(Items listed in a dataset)
┌──
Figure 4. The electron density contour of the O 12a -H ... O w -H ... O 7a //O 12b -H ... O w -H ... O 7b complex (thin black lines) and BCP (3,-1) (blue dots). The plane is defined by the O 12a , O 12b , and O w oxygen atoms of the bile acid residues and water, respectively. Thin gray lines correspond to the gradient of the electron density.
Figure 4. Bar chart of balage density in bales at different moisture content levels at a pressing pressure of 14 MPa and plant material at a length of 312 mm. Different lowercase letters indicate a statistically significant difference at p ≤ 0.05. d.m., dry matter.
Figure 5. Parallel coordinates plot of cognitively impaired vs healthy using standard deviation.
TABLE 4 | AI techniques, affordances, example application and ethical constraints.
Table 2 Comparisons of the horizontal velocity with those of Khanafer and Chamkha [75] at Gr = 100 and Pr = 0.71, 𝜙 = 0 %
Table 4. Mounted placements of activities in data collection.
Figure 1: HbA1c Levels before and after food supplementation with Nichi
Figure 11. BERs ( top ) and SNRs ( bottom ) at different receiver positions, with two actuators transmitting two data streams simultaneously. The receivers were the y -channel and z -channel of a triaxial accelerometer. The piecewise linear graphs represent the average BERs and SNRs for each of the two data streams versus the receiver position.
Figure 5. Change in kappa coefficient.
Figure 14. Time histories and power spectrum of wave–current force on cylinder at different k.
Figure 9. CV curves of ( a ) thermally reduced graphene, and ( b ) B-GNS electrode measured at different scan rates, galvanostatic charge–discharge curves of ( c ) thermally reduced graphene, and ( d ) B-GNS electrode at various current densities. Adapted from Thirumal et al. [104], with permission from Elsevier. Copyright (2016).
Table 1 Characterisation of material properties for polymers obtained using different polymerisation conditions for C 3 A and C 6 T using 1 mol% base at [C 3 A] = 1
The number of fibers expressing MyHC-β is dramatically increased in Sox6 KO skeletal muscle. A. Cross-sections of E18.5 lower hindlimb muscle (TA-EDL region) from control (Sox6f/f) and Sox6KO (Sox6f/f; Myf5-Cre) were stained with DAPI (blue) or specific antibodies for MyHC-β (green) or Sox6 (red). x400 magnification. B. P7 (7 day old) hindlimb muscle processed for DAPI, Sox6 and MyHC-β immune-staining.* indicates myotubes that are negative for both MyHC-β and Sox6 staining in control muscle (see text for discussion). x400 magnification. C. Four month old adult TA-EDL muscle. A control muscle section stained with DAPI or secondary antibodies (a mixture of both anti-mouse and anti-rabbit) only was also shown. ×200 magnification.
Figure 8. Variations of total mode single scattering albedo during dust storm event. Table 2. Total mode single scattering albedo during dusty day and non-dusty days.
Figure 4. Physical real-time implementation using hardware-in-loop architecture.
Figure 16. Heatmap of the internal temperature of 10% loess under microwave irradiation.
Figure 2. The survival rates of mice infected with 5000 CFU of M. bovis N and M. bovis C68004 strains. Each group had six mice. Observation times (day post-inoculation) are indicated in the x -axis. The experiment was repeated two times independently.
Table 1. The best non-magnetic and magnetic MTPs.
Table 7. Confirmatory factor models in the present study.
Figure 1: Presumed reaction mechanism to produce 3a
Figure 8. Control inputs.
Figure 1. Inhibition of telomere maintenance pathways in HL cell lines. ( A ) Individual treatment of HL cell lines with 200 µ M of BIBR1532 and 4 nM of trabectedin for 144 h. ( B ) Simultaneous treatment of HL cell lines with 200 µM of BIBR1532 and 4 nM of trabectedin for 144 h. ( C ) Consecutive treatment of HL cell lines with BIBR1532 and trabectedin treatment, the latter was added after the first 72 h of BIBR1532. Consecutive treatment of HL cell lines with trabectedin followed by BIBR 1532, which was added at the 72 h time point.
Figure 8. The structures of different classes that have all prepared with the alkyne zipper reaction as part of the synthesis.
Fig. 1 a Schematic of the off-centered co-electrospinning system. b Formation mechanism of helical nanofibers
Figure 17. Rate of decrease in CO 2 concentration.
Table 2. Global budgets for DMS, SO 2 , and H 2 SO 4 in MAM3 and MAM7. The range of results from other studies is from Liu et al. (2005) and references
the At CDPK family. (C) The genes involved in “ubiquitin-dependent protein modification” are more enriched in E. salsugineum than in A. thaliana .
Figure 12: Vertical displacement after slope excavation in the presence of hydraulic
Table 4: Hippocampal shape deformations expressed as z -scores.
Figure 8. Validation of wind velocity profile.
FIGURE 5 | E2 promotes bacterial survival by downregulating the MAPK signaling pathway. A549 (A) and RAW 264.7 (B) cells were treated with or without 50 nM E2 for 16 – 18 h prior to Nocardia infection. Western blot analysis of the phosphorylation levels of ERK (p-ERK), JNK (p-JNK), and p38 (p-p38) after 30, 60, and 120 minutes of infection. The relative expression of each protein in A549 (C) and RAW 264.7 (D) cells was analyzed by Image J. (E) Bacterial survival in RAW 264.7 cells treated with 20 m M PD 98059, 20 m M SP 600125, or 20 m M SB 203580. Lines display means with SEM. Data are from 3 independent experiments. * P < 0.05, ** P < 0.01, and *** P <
└──
▸ **Work item**:
The records given above are to be repeated in full, exactly.

▸ **Written answer**:
Figure 4. The electron density contour of the O 12a -H ... O w -H ... O 7a //O 12b -H ... O w -H ... O 7b complex (thin black lines) and BCP (3,-1) (blue dots). The plane is defined by the O 12a , O 12b , and O w oxygen atoms of the bile acid residues and water, respectively. Thin gray lines correspond to the gradient of the electron density.
Figure 4. Bar chart of balage density in bales at different moisture content levels at a pressing pressure of 14 MPa and plant material at a length of 312 mm. Different lowercase letters indicate a statistically significant difference at p ≤ 0.05. d.m., dry matter.
Figure 5. Parallel coordinates plot of cognitively impaired vs healthy using standard deviation.
TABLE 4 | AI techniques, affordances, example application and ethical constraints.
Table 2 Comparisons of the horizontal velocity with those of Khanafer and Chamkha [75] at Gr = 100 and Pr = 0.71, 𝜙 = 0 %
Table 4. Mounted placements of activities in data collection.
Figure 1: HbA1c Levels before and after food supplementation with Nichi
Figure 11. BERs ( top ) and SNRs ( bottom ) at different receiver positions, with two actuators transmitting two data streams simultaneously. The receivers were the y -channel and z -channel of a triaxial accelerometer. The piecewise linear graphs represent the average BERs and SNRs for each of the two data streams versus the receiver position.
Figure 5. Change in kappa coefficient.
Figure 14. Time histories and power spectrum of wave–current force on cylinder at different k.
Figure 9. CV curves of ( a ) thermally reduced graphene, and ( b ) B-GNS electrode measured at different scan rates, galvanostatic charge–discharge curves of ( c ) thermally reduced graphene, and ( d ) B-GNS electrode at various current densities. Adapted from Thirumal et al. [104], with permission from Elsevier. Copyright (2016).
Table 1 Characterisation of material properties for polymers obtained using different polymerisation conditions for C 3 A and C 6 T using 1 mol% base at [C 3 A] = 1
The number of fibers expressing MyHC-β is dramatically increased in Sox6 KO skeletal muscle. A. Cross-sections of E18.5 lower hindlimb muscle (TA-EDL region) from control (Sox6f/f) and Sox6KO (Sox6f/f; Myf5-Cre) were stained with DAPI (blue) or specific antibodies for MyHC-β (green) or Sox6 (red). x400 magnification. B. P7 (7 day old) hindlimb muscle processed for DAPI, Sox6 and MyHC-β immune-staining.* indicates myotubes that are negative for both MyHC-β and Sox6 staining in control muscle (see text for discussion). x400 magnification. C. Four month old adult TA-EDL muscle. A control muscle section stained with DAPI or secondary antibodies (a mixture of both anti-mouse and anti-rabbit) only was also shown. ×200 magnification.
Figure 8. Variations of total mode single scattering albedo during dust storm event. Table 2. Total mode single scattering albedo during dusty day and non-dusty days.
Figure 4. Physical real-time implementation using hardware-in-loop architecture.
Figure 16. Heatmap of the internal temperature of 10% loess under microwave irradiation.
Figure 2. The survival rates of mice infected with 5000 CFU of M. bovis N and M. bovis C68004 strains. Each group had six mice. Observation times (day post-inoculation) are indicated in the x -axis. The experiment was repeated two times independently.
Table 1. The best non-magnetic and magnetic MTPs.
Table 7. Confirmatory factor models in the present study.
Figure 1: Presumed reaction mechanism to produce 3a
Figure 8. Control inputs.
Figure 1. Inhibition of telomere maintenance pathways in HL cell lines. ( A ) Individual treatment of HL cell lines with 200 µ M of BIBR1532 and 4 nM of trabectedin for 144 h. ( B ) Simultaneous treatment of HL cell lines with 200 µM of BIBR1532 and 4 nM of trabectedin for 144 h. ( C ) Consecutive treatment of HL cell lines with BIBR1532 and trabectedin treatment, the latter was added after the first 72 h of BIBR1532. Consecutive treatment of HL cell lines with trabectedin followed by BIBR 1532, which was added at the 72 h time point.
Figure 8. The structures of different classes that have all prepared with the alkyne zipper reaction as part of the synthesis.
Fig. 1 a Schematic of the off-centered co-electrospinning system. b Formation mechanism of helical nanofibers
Figure 17. Rate of decrease in CO 2 concentration.
Table 2. Global budgets for DMS, SO 2 , and H 2 SO 4 in MAM3 and MAM7. The range of results from other studies is from Liu et al. (2005) and references
the At CDPK family. (C) The genes involved in “ubiquitin-dependent protein modification” are more enriched in E. salsugineum than in A. thaliana .
Figure 12: Vertical displacement after slope excavation in the presence of hydraulic
Table 4: Hippocampal shape deformations expressed as z -scores.
Figure 8. Validation of wind velocity profile.
FIGURE 5 | E2 promotes bacterial survival by downregulating the MAPK signaling pathway. A549 (A) and RAW 264.7 (B) cells were treated with or without 50 nM E2 for 16 – 18 h prior to Nocardia infection. Western blot analysis of the phosphorylation levels of ERK (p-ERK), JNK (p-JNK), and p38 (p-p38) after 30, 60, and 120 minutes of infection. The relative expression of each protein in A549 (C) and RAW 264.7 (D) cells was analyzed by Image J. (E) Bacterial survival in RAW 264.7 cells treated with 20 m M PD 98059, 20 m M SP 600125, or 20 m M SB 203580. Lines display means with SEM. Data are from 3 independent experiments. * P < 0.05, ** P < 0.01, and *** P <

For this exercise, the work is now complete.